Burning the papers is believed to send the offerings to deceased family members. Vietnam is the second largest producer of rice in the world. Most rice grown here is wet-rice, meaning that it is grown in flooded fields rather than dry land. Growing rice is extremely labor-intensive because each young rice plant needs to be transplanted into a prepared paddy. Families help each other with the harvest.
Traditionally, farmers used water buffalo to help tills the rice paddy for seed planting. Hoa discussed invasive species and how difficult it is to make a living growing rice. Most young people are leaving farms for higher paying jobs in the city making the future of rice farming uncertain. The Vietnamese don't have grass lawns. Instead they have rice patties or produce gardens. We took turns watering the crops using traditional methods.
Working in the fields is hot and tiring. Therefore, the Vietnamese take long lunches during the hottest hours using traditional huts like this. We are eating special Tet treats and homemade herbal tea.
On the way to our next stop, we pass homes decorated for Tet. Now we don non la hats and board bamboo basket boats to tour a water coconut plantation. Don't we all look so cute? We end with a riverboat ride back to town.
We had dinner with Hoa's friends who just converted the bottom floor of their house into a new restaurant. Another fabulous 5 course meal with Tet specialties like square sticky rice cakes. The Vietnamese believe that the first day of business after new years will predict the success of the rest of the year.
This new restaurant is off to a prosperous beginning. After checking in to our hotel, some of us got Bahn Mi from a tidy well organized street vendor. I got lunch from the one that was a bit sketchier - the food was delicious! Next, we were paired with a cyclo driver and off to explore the city.

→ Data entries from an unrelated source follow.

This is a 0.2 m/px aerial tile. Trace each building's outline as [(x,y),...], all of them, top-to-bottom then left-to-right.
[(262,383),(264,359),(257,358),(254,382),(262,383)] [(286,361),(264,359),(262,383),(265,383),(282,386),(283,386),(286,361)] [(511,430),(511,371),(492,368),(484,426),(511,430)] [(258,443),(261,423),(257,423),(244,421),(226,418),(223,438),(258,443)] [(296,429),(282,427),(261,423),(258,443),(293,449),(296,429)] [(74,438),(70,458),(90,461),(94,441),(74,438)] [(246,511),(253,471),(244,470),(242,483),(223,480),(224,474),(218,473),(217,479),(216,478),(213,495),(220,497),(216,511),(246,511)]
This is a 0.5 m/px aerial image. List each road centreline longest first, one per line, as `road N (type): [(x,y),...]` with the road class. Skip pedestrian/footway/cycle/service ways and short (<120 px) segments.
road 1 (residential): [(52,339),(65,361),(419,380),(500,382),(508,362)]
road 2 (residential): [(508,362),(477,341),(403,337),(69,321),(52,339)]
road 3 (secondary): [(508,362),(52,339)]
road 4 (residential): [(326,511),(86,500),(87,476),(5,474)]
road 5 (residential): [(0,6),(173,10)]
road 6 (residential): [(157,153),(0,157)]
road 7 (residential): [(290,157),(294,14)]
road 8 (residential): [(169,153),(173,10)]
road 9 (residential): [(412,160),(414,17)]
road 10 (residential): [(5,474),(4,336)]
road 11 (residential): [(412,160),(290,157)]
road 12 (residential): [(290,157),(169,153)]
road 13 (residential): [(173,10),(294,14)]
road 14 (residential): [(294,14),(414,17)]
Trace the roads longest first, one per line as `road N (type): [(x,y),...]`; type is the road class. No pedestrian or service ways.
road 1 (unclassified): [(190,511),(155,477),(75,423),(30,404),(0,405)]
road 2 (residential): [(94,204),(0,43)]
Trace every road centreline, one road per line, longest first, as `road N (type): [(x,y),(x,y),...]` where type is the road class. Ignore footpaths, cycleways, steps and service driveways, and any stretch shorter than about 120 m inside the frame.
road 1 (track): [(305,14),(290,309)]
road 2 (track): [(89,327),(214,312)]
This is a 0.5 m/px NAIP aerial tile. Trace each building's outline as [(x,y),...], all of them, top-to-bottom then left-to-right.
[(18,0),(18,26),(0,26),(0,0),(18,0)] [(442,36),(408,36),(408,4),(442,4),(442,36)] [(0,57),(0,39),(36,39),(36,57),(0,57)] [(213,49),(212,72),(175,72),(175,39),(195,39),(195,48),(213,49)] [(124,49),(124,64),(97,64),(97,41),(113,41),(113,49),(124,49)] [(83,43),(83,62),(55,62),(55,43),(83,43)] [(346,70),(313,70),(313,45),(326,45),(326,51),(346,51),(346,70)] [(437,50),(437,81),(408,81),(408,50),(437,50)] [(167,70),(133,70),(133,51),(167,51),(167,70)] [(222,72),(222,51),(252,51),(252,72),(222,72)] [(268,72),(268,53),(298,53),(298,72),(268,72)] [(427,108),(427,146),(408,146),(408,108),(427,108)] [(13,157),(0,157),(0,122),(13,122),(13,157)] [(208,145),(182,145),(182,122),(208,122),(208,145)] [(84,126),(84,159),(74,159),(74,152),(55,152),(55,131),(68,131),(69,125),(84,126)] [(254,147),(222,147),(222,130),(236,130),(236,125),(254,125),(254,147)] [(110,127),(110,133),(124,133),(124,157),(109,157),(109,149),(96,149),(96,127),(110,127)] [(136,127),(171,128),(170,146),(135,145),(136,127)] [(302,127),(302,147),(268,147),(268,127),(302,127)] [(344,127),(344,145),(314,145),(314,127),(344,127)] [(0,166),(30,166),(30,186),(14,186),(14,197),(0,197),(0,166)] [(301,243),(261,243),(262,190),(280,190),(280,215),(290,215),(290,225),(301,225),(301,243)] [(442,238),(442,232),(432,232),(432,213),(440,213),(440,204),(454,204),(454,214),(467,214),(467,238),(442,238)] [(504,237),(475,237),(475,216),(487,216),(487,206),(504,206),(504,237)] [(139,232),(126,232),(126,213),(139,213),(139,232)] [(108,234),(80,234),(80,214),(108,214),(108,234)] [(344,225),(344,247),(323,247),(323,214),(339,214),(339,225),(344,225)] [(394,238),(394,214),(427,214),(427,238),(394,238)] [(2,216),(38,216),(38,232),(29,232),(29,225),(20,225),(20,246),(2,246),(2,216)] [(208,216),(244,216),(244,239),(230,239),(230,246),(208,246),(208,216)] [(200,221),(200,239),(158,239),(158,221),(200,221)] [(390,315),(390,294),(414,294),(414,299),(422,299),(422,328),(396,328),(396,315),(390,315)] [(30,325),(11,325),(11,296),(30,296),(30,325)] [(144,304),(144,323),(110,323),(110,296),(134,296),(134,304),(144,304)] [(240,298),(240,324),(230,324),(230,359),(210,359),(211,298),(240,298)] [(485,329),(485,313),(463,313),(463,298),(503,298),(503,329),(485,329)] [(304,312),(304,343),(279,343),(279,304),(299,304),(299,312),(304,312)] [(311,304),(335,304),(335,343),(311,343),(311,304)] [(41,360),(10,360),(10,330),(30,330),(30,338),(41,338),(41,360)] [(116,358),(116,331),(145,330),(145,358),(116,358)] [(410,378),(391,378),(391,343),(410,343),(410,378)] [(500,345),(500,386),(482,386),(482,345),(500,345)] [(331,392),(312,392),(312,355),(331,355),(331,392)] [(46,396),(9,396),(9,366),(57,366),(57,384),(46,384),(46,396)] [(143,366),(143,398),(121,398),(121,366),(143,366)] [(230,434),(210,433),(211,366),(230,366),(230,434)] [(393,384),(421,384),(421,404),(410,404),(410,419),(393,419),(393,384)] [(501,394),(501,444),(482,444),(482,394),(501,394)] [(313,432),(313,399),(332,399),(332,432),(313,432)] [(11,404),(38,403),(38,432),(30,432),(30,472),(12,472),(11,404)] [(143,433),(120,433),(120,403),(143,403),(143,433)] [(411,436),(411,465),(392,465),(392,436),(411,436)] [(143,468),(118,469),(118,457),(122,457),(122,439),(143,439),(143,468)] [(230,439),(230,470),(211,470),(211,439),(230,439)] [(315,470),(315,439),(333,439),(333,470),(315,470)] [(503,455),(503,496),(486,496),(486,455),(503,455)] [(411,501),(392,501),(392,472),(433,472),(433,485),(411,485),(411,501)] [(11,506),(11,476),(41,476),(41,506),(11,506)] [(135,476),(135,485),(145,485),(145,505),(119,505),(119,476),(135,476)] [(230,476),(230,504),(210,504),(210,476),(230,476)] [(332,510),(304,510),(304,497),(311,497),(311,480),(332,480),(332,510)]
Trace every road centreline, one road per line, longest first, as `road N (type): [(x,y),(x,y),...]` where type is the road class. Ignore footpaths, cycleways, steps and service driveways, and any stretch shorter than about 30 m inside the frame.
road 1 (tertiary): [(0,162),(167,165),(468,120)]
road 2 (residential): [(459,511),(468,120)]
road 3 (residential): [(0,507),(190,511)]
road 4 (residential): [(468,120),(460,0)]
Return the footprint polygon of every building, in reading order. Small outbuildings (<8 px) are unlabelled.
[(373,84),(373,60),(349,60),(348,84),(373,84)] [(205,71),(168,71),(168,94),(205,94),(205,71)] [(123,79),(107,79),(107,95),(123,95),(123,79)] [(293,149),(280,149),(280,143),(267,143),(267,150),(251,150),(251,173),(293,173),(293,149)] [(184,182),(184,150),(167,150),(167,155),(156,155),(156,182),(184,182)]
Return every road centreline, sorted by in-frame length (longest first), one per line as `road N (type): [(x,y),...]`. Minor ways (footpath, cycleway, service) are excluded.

I was so thankful for the ride since it was sunny and 94 degrees. We stopped at the Independence Palace which made its name in global history when a North Vietnamese Army tank crashed through its main gate in 1975 signifying the end of the Vietnam War. We saw the Pittman Apartments where CIA members lived. On April 30th, 1975, the last helicopter flew some of the 1,373 Americans and 5,595 Vietnamese evacuees to the USS Okinawa. Next we visited the memorial for Vietnamese Mahayana Buddhist monk Thich Quang Duc. In June of 1963, he burned himself to death at a busy intersection in Saigon.
He was attempting to show that to fight all forms of oppression on equal terms, Buddhism too, needed to have its martyrs. John F. Kennedy said about the photograph of Duc on fire: No news picture in history has generated so much emotion around the world as that one . Notre-Dame Cathedral of Saigon was constructed between 1863 and 1880 by French colonists and was closed for renovations. Across the street, Saigon Central Post Office was also built in the 1880s based on the design of French architect Gustave Eiffel. On my final full day in Vietnam, I learned details about the Ho Chi Minh trail and system of tunnels used by the Viet Cong visiting the Cu Chi Tunnels.
It is difficult to explain the full experience and is a must see for tourists. In the evening, Hoa took us to an awesome restaurant where we celebrated my birthday with my final amazing meal in Vietnam. They presented me with a birthday card, a fan and my favorite dish Banh Xeo. Cam on - thank you!! After dinner, some of us braved the night traffic to visit the book fair. After this little girl stopped traffic, I ducked behind a man with a toddler for a safe crossing.
It looks scary but is actually quite safe. A shout out to Hoa who is an amazing person and wonderful tour guide. I couldn't imagine the trip being more special. Cam on and thank you We started as 16 strangers from seven different countries and ended up great friends.
Thank you to all who joined me to celebrate Tet and fall in love with Vietnam! Chuc mung nam moi!